◆ **ASSIGNMENT**
Carry the write-up on synthetic training images and gender bias forward from its final line.

◆ **TEXT UNDER STUDY**
+---+

The researchers proved this hypothesis by testing the models on a special test set.

Original vs Inpainted test images showing inconsistent predictions.

In Figure 3, look at the predictions under \(S_{\text{augment}}\).

  • On the Original image (left), it predicts “A man.”
  • On the Inpainted version of the same image (right), it predicts “A woman,” even though the visual content implies a man.

The model trained on mixed data (\(S_{\text{augment}}\)) learned to associate the “inpainted look” with the minority group.

The Solution: By using \(S_{\text{synthetic}}\), all images—men and women—have the same synthetic artifacts. The model can no longer use “fake-ness” as a shortcut to guess gender. This levels the playing field.


Conclusion and Implications

This paper presents a significant shift in how we think about “data cleaning.” Instead of just re-weighing the data we have, we are entering an era where we can manufacture the data we need to reflect the fairness we want.

Key Takeaways for Students:

  1. Labels aren’t enough: You can’t fix bias just by balancing labels because bias hides in unlabeled features (backgrounds, colors).

+---+

(Records from a dataset)
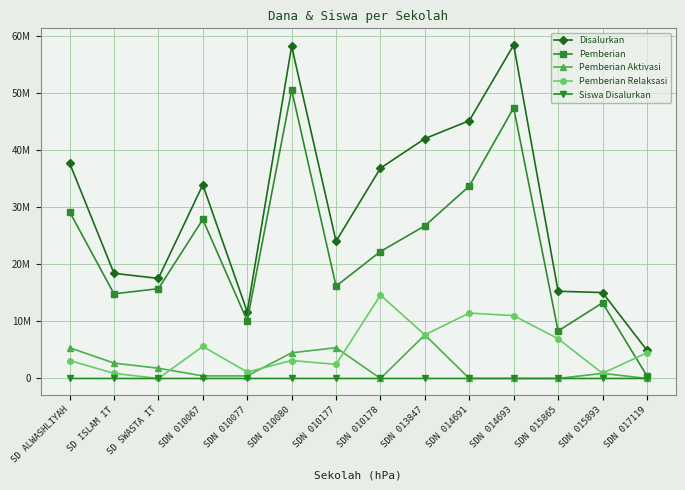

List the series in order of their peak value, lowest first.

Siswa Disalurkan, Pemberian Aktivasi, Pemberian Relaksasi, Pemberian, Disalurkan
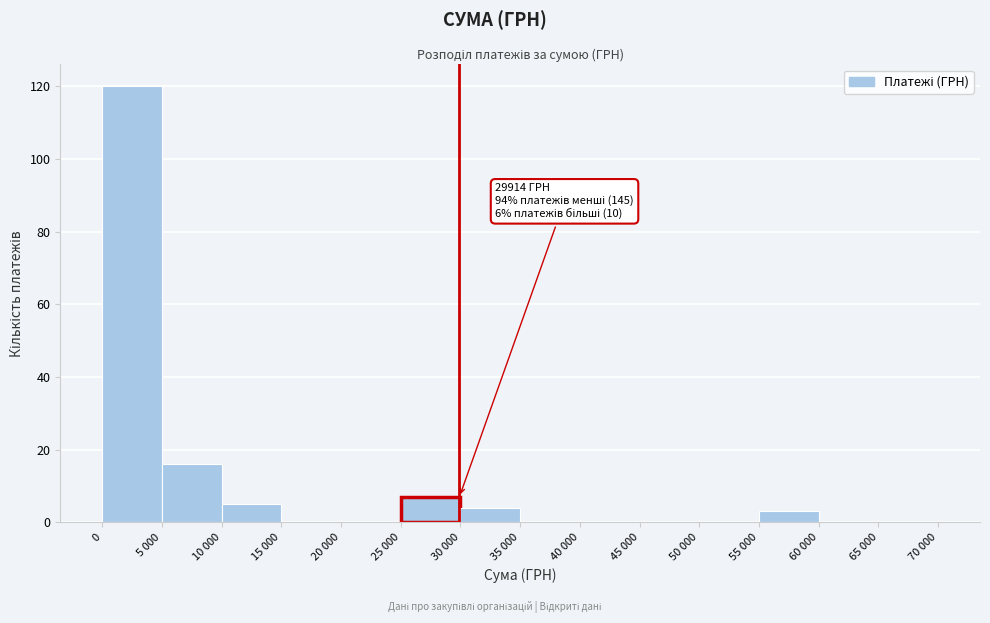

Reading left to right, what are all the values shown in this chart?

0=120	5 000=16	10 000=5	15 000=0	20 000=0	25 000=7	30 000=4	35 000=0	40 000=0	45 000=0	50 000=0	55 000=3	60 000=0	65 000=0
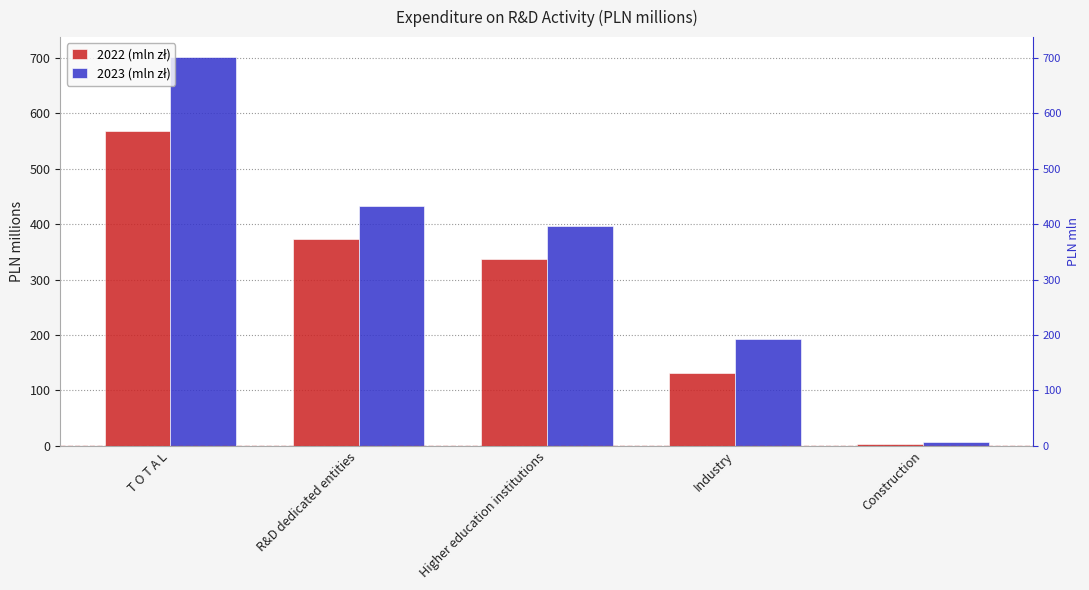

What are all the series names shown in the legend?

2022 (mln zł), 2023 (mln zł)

+---+

◆ **RESPONSE FOR THIS EXERCISE**
  2. Generative AI is a tool for fairness: Inpainting allows us to change specific attributes while freezing the context, effectively isolating the variable we want to de-bias.
  3. Beware of Artifacts: Mixing real and synthetic data is dangerous. It creates a new spurious correlation where “synthetic” becomes a proxy for the minority class.
  4. Filters are mandatory: You cannot trust raw generative output. Rigorous mathematical filtering (CLIPScore, etc.) is essential for data quality.

As generative models improve, this “synthetic data” approach will likely become a standard part of the ML pipeline, allowing us to train models that are not just accurate, but socially responsible.